TASK TO CARRY OUT ::
Search the records for lines that contain the word "Left". Copy them all.

━━━━━━━━━━━━━━━━

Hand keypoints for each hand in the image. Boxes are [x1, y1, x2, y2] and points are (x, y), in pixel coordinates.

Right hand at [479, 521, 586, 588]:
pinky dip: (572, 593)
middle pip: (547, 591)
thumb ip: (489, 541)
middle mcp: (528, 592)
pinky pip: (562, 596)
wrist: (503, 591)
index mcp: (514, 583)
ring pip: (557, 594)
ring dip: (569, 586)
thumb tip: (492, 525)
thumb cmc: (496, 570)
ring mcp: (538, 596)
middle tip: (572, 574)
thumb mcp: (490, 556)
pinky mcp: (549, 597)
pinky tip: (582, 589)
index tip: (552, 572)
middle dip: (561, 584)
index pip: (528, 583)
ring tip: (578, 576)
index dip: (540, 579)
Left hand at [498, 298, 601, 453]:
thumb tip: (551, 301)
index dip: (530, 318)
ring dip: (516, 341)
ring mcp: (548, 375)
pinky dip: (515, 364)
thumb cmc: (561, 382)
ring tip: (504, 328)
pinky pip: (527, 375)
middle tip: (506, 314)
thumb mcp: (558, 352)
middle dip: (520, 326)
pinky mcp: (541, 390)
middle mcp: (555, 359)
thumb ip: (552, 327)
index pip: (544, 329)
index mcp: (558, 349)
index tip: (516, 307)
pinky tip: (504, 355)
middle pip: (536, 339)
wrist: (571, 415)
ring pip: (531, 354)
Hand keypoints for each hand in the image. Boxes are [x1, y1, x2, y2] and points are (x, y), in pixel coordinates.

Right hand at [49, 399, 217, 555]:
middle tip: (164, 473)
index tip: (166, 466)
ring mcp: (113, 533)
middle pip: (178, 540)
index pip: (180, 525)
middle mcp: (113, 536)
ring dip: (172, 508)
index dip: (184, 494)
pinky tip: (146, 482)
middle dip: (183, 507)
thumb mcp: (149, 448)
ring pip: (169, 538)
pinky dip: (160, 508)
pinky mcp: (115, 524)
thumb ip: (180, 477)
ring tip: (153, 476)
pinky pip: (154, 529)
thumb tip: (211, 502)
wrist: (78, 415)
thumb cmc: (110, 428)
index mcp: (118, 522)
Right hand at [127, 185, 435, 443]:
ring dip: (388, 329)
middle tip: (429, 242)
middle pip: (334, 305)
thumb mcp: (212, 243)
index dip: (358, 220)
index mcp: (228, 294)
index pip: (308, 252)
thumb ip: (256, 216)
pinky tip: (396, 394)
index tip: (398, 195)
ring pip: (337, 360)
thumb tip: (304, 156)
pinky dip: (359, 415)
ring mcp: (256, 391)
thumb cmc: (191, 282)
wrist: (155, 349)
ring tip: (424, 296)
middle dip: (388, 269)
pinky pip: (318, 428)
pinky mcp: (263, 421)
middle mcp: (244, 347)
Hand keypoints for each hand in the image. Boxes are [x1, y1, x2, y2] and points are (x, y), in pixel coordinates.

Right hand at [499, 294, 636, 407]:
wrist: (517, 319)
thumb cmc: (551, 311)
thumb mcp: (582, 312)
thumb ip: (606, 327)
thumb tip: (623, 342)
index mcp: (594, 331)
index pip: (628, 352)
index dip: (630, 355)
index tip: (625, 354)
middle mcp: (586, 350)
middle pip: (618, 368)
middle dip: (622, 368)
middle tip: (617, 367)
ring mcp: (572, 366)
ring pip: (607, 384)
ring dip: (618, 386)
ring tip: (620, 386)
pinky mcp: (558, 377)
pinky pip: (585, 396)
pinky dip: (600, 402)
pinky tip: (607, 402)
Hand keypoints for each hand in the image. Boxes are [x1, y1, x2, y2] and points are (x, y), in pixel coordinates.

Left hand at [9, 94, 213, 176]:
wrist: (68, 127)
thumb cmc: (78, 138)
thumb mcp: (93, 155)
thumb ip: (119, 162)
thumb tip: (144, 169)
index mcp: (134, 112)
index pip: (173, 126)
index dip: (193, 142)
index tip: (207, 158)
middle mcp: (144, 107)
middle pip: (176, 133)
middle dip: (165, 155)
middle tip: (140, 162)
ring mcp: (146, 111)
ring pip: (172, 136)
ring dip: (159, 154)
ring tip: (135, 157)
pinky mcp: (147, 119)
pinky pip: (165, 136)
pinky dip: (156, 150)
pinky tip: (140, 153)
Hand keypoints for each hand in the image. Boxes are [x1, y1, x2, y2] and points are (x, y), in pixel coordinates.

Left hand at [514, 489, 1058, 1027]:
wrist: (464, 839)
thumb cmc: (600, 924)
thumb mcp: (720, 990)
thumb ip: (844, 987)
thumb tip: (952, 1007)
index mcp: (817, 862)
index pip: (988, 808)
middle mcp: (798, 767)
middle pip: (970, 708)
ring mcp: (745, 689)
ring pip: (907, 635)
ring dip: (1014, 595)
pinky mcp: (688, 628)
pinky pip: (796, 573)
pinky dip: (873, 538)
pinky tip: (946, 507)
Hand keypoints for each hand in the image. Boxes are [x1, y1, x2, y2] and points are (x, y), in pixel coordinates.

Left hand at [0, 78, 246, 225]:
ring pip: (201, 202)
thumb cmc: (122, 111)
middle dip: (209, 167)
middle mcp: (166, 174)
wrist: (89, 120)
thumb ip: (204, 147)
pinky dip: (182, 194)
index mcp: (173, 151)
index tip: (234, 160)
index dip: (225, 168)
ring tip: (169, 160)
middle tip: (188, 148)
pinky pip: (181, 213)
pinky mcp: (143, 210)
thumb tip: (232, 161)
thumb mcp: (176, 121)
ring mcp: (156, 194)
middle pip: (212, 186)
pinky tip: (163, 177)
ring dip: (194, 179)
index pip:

━━━━━━━━━━━━━━━━

RESPONSE ::
Left hand at [498, 298, 601, 453]:
Left hand at [9, 94, 213, 176]:
Left hand at [514, 489, 1058, 1027]:
Left hand at [0, 78, 246, 225]:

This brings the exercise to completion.